Last year’s valentine’s Day was definitely one for the books. It was the third time I would be single consecutively and I had enough of biding my time with my fellow single friends who all seemed miserable about not having any partners to share the day with. You know the kind, smiling through gritted teeth, telling jokes about how at least they don’t have to go to bed worrying that someone might be cheating on them… when you know it’s all fake.
This year would prove different though as I had made the decision that for the first time ever I was so secure within myself to know that a relationship was not going to define me. I’m quite emotional and I welcome any reason to celebrate, this Valentine’s Day was not going to be an exception.
First, I saved up and purchased myself this really nice outfit that I would gift myself as a Valentine’s Day gift. No one needed to know. I wasn’t doing it for social media and doing the thing some women do where they post a gift they got themselves with a teddy bear thanking the imaginary partner who surprised them.
I was purchasing my own gift because I deserved to show myself some love and maybe if I did that often enough, it would teach the next Mr how to treat me.
There’s no way someone can love you any less that you love yourself and you’ll accept it. That’s not how it works. But I digress…

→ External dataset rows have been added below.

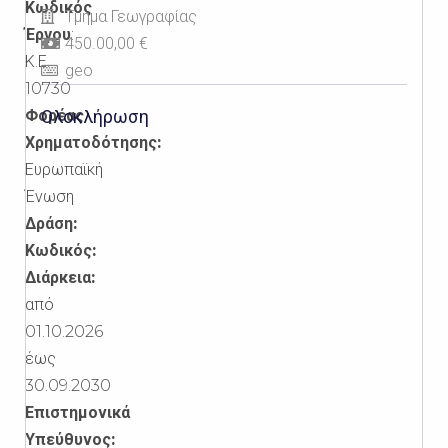
Κωδικός
Τμήμα Γεωγραφίας
Έργου
:
450.00,00 €
Κ.Ε.
geo
10730
Φορέας
Ολοκλήρωση
Χρηματοδότησης:
Ευρωπαϊκή
Ένωση
Δράση:
Κωδικός:
Διάρκεια:
από
01.10.2026
έως
30.09.2030
Επιστημονικά
Υπεύθυνος:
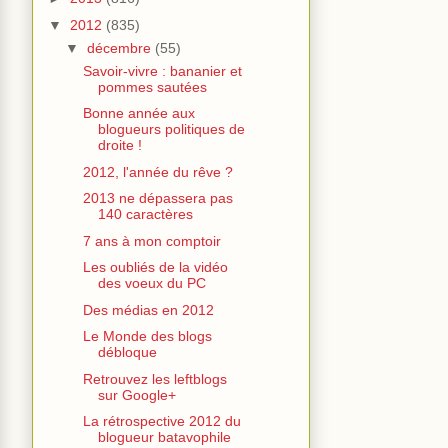
▼
2012
(835)
▼
décembre
(55)
Savoir-vivre : bananier et
pommes sautées
Bonne année aux
blogueurs politiques de
droite !
2012, l'année du rêve ?
2013 ne dépassera pas
140 caractères
7 ans à mon comptoir
Les oubliés de la vidéo
des voeux du PC
Des médias en 2012
Le Monde des blogs
débloque
Retrouvez les leftblogs
sur Google+
La rétrospective 2012 du
blogueur batavophile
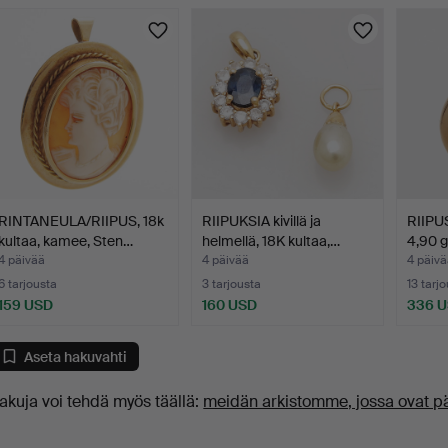
uutokaupat
RINTANEULA/RIIPUS, 18k
RIIPUKSIA kivillä ja
RIIPUS
kultaa, kamee, Sten…
helmellä, 18K kultaa,…
4,90 
4 päivää
4 päivää
4 päivä
6 tarjousta
3 tarjousta
13 tarj
159 USD
160 USD
336 
Aseta hakuvahti
akuja voi tehdä myös täällä:
meidän arkistomme, jossa ovat p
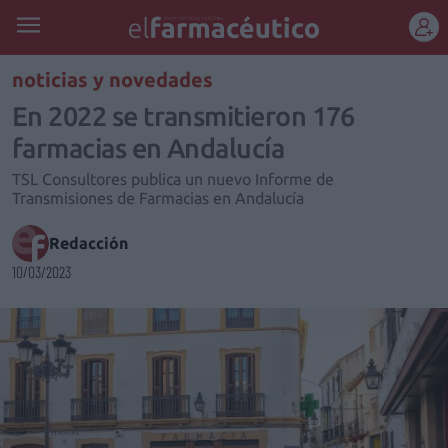
REGÍSTRATE
noticias y novedades
En 2022 se transmitieron 176
farmacias en Andalucía
TSL Consultores publica un nuevo Informe de
Transmisiones de Farmacias en Andalucía
Redacción
10/03/2023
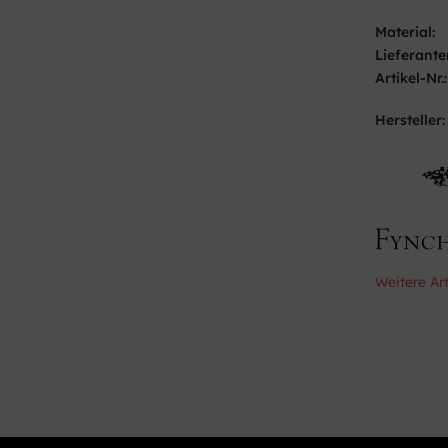
Material:
Lieferante
Artikel-Nr.:
Hersteller:
Weitere Ar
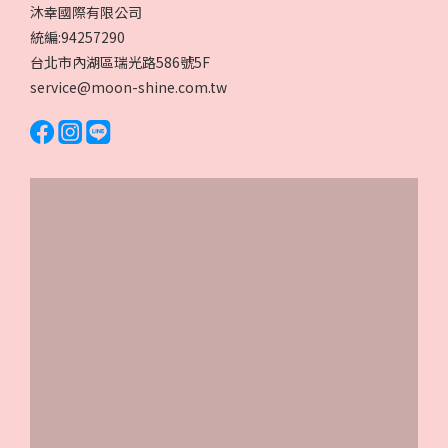
沐幸國際有限公司
統編:94257290
台北市內湖區瑞光路586號5F
service@moon-shine.com.tw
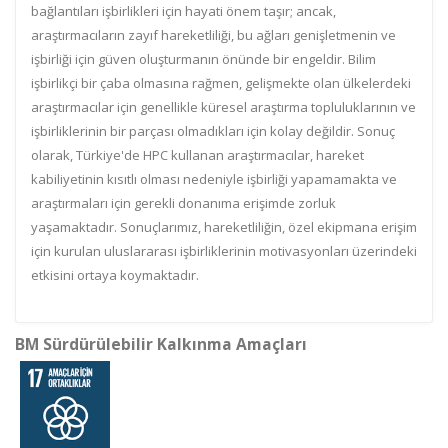
bağlantıları işbirlikleri için hayati önem taşır; ancak,
araştırmacıların zayıf hareketliliği, bu ağları genişletmenin ve
işbirliği için güven oluşturmanın önünde bir engeldir. Bilim
işbirlikçi bir çaba olmasına rağmen, gelişmekte olan ülkelerdeki
araştırmacılar için genellikle küresel araştırma topluluklarının ve
işbirliklerinin bir parçası olmadıkları için kolay değildir. Sonuç
olarak, Türkiye'de HPC kullanan araştırmacılar, hareket
kabiliyetinin kısıtlı olması nedeniyle işbirliği yapamamakta ve
araştırmaları için gerekli donanıma erişimde zorluk
yaşamaktadır. Sonuçlarımız, hareketliliğin, özel ekipmana erişim
için kurulan uluslararası işbirliklerinin motivasyonları üzerindeki
etkisini ortaya koymaktadır.
BM Sürdürülebilir Kalkınma Amaçları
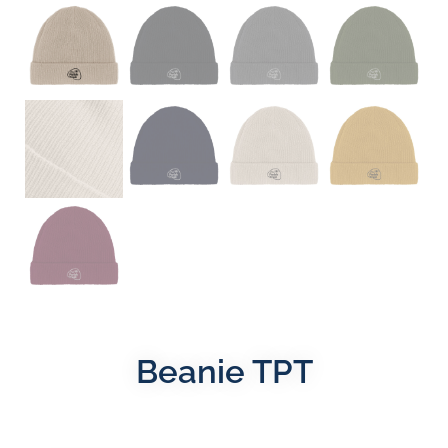
Beanie TPT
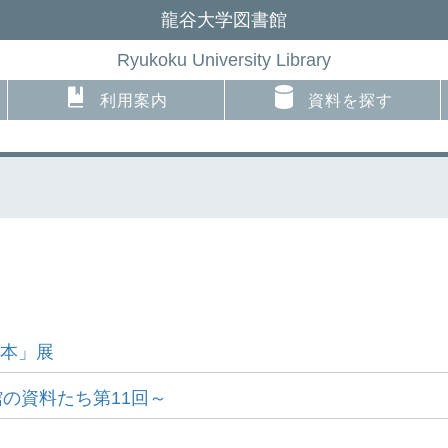
龍谷大学図書館
Ryukoku University Library
利用案内
資料を探す
日本」展
の資料たち第11回～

I bought this gift a day before Valentine’s Day. I remember the lady at the fitting rooms took one look at me and said: oga is enjoying oh, fine woman. I laughed knowing I was my own oga.
I then booked myself into a spa for the day after valentine’s Day as all the spaces had been taken up. People had booked in advance and I was a novice at this so I took it in good faith.

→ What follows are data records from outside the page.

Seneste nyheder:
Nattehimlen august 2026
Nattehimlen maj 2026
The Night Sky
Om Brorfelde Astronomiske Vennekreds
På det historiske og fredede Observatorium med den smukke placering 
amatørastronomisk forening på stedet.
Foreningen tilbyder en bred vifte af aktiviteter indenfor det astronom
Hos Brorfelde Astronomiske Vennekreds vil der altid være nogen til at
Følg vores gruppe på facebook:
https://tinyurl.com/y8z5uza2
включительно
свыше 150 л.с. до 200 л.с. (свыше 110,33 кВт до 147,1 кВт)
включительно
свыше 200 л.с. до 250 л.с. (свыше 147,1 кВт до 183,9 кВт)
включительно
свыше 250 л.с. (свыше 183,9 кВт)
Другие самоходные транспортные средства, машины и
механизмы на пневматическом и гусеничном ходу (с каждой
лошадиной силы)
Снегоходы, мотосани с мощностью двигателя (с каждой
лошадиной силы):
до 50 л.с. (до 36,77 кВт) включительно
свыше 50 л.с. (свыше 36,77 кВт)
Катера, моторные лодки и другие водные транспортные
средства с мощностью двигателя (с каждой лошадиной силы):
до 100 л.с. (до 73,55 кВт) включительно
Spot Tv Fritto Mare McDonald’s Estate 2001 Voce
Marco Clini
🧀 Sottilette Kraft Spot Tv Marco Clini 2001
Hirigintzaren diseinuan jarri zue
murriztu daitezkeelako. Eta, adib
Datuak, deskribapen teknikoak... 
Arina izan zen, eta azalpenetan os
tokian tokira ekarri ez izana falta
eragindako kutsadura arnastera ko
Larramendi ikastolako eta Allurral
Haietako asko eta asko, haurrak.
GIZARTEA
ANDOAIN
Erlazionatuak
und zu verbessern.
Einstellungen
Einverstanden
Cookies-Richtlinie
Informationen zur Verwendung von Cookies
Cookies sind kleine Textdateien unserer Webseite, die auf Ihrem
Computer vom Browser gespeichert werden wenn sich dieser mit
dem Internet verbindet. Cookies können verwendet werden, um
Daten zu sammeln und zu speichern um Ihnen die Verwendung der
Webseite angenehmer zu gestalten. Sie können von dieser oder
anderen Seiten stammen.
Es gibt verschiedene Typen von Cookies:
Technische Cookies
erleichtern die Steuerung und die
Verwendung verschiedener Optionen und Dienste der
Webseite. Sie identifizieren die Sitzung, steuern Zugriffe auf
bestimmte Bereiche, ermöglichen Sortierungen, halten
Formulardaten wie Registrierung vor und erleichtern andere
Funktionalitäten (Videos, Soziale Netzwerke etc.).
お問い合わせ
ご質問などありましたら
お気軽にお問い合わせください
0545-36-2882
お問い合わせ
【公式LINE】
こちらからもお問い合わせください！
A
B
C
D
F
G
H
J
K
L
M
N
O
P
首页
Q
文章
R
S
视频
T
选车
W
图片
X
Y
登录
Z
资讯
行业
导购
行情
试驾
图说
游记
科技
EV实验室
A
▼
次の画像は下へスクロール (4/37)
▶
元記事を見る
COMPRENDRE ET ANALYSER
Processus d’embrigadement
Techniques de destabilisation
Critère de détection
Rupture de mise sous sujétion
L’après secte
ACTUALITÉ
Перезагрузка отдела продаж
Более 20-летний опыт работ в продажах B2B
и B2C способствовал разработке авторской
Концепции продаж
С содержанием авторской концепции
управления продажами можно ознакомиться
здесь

Now to D-day, I wore that very outfit to work. It was a black dress that could be dressed up or down depending on the occasion. I applied an extra layer of lipstick and everyone at work left me a positive compliment. I was glowing! (Even though between me and you, highlighters have to be make-up’s best invention) I couldn’t stop smiling.
At lunchtime, I went online and saw that two of my friends had just been proposed to and I found that there were no pangs of jealousy, just acceptance and pride. Pride in knowing that it was their time and it just wasn’t mine, at least not yet. My partner was still baking and God was taking extra time to make sure he came nice and brown on the outside and well cooked on the inside; so I wasn’t fretting.
After work, I bid adieu to my colleagues then my clique of fellow single girls called me up to complain. I was quick to hang up. I called a Taxify ( I wasn’t about to drive on Valentine’s Day in peak traffic-that was another gift I was making to myself) and out I was to this new restaurant I had been meaning to try. I had booked myself a nice table by the ocean and I had a three-course-meal. The chef was so intrigued by me that he took me on a tour of the kitchen and made me try different cuisines and wines. He educated me on contemporary dishes I had only read about and just like that I was having a blast!
As I called my Taxify, full on food that I had both ordered and didn’t, I vowed to do this very same exercise on the next Val’s day if God hadn’t brought my own Mr my way.
Spent the next day at the spa getting massaged and waxed. If you’ve never been to a spa, you need to go. I came out feeling less stressed and tired. I felt clean and rejuvenated. It was the perfect way to end my time of being spoilt.
That Sunday, I went to church feeling extra thankful as I dropped off all the clothes I hadn’t worn in over a year for the orphanage at the charity collection stop.
This year, I won’t be spending Valentine’s Day alone. God has brought me a well cooked man and we’re going strong. Maybe it’ll lead to marriage, we’ll have to see… but I’m no longer prisoner to the fear of singleness, in fact I truly embrace it if that is the path God places me on.
That year still goes down as my best Valentine’s Day ever! We’ll have to see if the Mr can top it.